In Human Compatible, Stuart Russell makes an argument that I have heard him make repeatedly (I believe on the 80K podcast and the FLI conversation with Steven Pinker). He suggests a pretty bold and surprising claim:
[C]onsider how content-selection algorithms function on social media… Typically, such algorithms are designed to maximize click-through, that is, the probability that the user clicks on presented items. The solution is simply to present items that the user likes to click on, right? Wrong. The solution is to change the user’s preferences so that they become more predictable. A more predictable user can be fed items that they are likely to click on, thereby generating more revenue. People with more extreme political views tend to be more predictable in which items they will click on… Like any rational entity, the algorithm learns how to modify the state of its environment—in this case, the user’s mind—in order to maximize its own reward. The consequences include the resurgence of fascism, the dissolution of the social contract that underpins democracies around the world, and potentially the end of the European Union and NATO. Not bad for a few lines of code, even if it had a helping hand from some humans. Now imagine what a really intelligent algorithm would be able to do.
I don’t doubt that in principle this can and must happen in a sufficiently sophisticated system. What I’m surprised by is the claim that it is happening now. In particular, I would think that modifying human behavior to make people more predictable is pretty hard to do, so that any gains in predictive accuracy for algorithms available today would be swamped by (a) noise and (b) the gains from presenting the content that someone is more likely to click on given their present preferences.

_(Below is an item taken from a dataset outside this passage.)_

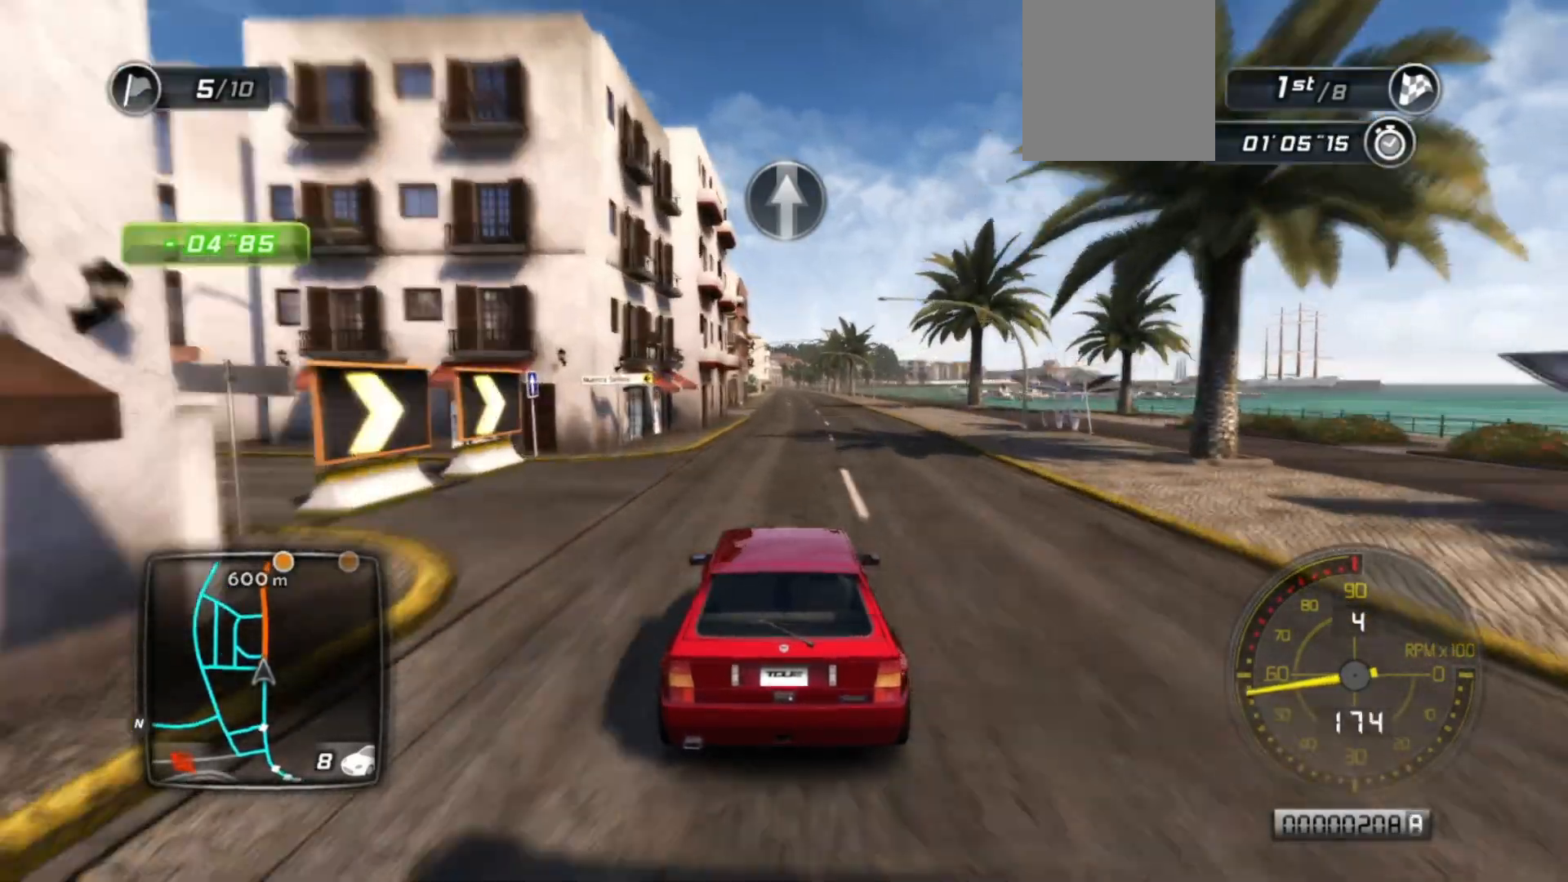
{"buttons": ["R2"], "left_stick": "center", "events": [[67, "left_stick", "center"]]}
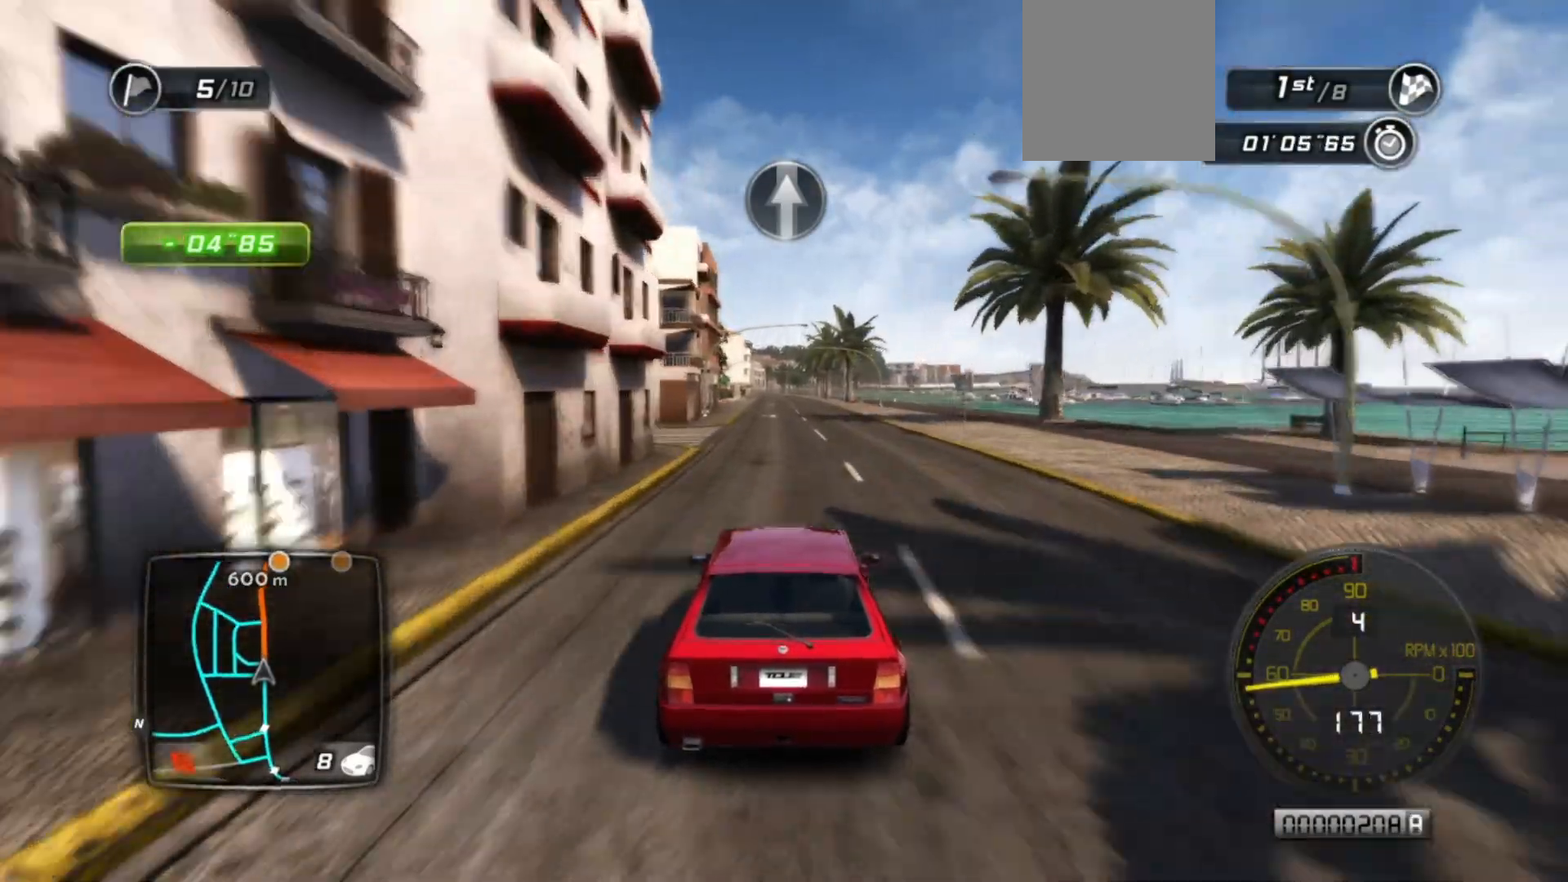
{"buttons": ["R2"], "left_stick": "center", "events": []}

To be clear, I also don’t doubt that there might be pieces of information algorithms can show people to make their behavior more predictable. Introducing someone to a new YouTube channel they have not encountered might make them more likely to click its follow-up videos, so that an algorithm has an incentive to introduce people to channels that lead predictably to their wanting to watch a number of other videos. But this is not the same as changing preferences. He seems to be claiming, or at least very heavily implying, that the algorithms change what people want, holding the environment (including information) constant.
Is there evidence for this (especially empirical evidence)? If so, where could I find it?